My exercise solution vs performance benchmark

walker-dev · January 4, 2024, 9:08am

This article was fun to read but it would be awesome if I could hit compare and see how my code stacks up to the benchmark as well. I know you had a link to the code but integrating it as an advanced stat in exercism would be fun too.

IsaacG · January 4, 2024, 2:59pm

Benchmarking tends to be CPU intensive since you often need to run the code thousands of times. Exercism runs on the cloud so CPU intensive loads means expensive.

Benchmarking is affected by other loads on the machine. Exercism uses shared containers which are often highly loaded. This makes their use of containers more efficient and less wasteful, but makes them not good for benchmarking.

timeit is part of the Python Standard Library. This would be a good opportunity to learn to use it and to implement different approaches if you have a local computer with Python installed!

walker-dev · January 4, 2024, 3:35pm

I thought those might be along the lines of why it’s not done.

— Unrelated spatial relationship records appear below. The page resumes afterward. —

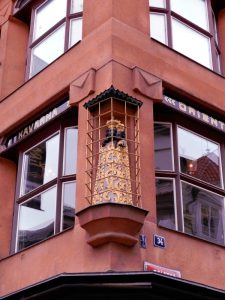
Locate an element on the screen. wall brownish red top floor is located at coordinates (5, 7), (17, 45), (123, 8), (91, 8).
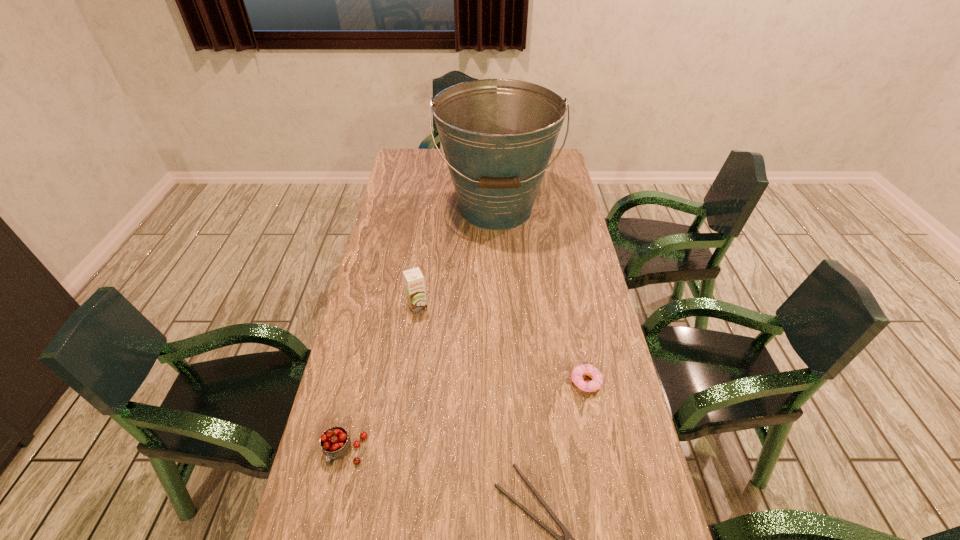
Identify the location of free space located on the handle side of the cherry. This screenshot has width=960, height=540. (328, 524).

Locate an element on the screen. This screenshot has width=960, height=540. free space located 0.220m on the left of the second shortest object is located at coordinates (485, 382).

In order to click on chocolate milk that is at the left edge in this screenshot , I will do `click(414, 281)`.

I want to click on cherry located in the left edge section of the desktop, so click(335, 442).

Locate an element on the screen. The width and height of the screenshot is (960, 540). bucket at the right edge is located at coordinates (498, 135).

Locate an element on the screen. The image size is (960, 540). doughnut that is at the right edge is located at coordinates (584, 369).

Locate an element on the screen. Image resolution: width=960 pixels, height=540 pixels. free space at the far edge of the desktop is located at coordinates (448, 173).

This screenshot has height=540, width=960. I want to click on blank space at the left edge of the desktop, so click(362, 366).

Where is `blank space at the right edge of the desktop`? This screenshot has width=960, height=540. blank space at the right edge of the desktop is located at coordinates (550, 205).

In the image, there is a desktop. What are the coordinates of `vacant space at the far left corner` in the screenshot? It's located at (433, 169).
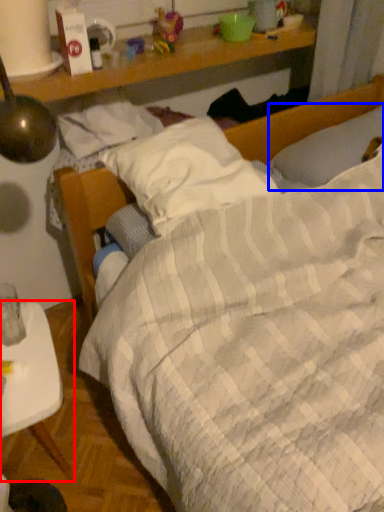
Question: Which point is further to the camera, desk (highlighted by a red box) or pillow (highlighted by a blue box)?

Choices:
 (A) desk
 (B) pillow

Answer: (B)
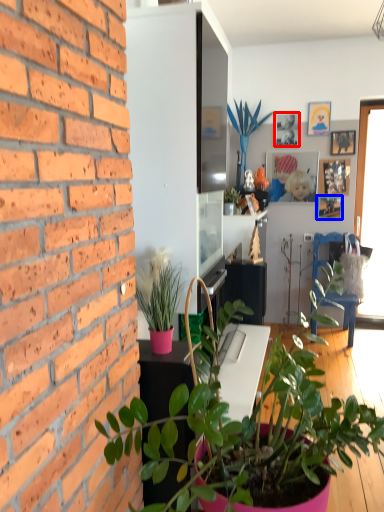
Question: Which object appears farthest to the camera in this image, picture frame (highlighted by a red box) or picture frame (highlighted by a blue box)?

Choices:
 (A) picture frame
 (B) picture frame

Answer: (B)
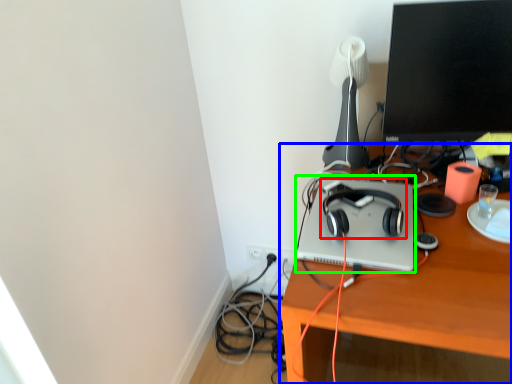
Question: Which object is the farthest from headphones (highlighted by a red box)? Choose among these: desk (highlighted by a blue box) or computer (highlighted by a green box).

Choices:
 (A) desk
 (B) computer

Answer: (A)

I’ll give that a go locally thanks.

kotp · January 4, 2024, 3:41pm

That would be good to see, you can always post your findings, either as a comment in the “published” comment area, or as comments in the code, if you want to share them on the platform, tied to your solution/exercise.

walker-dev · January 6, 2024, 6:41am

Mine ended up being a decent bit slower than the non recursive deep dive solutions but a touch quicker than the recursive.

So strange seeing the code run from a docstring but I guess doctest can do similar sort of things. Thanks for the suggestion to give it a go.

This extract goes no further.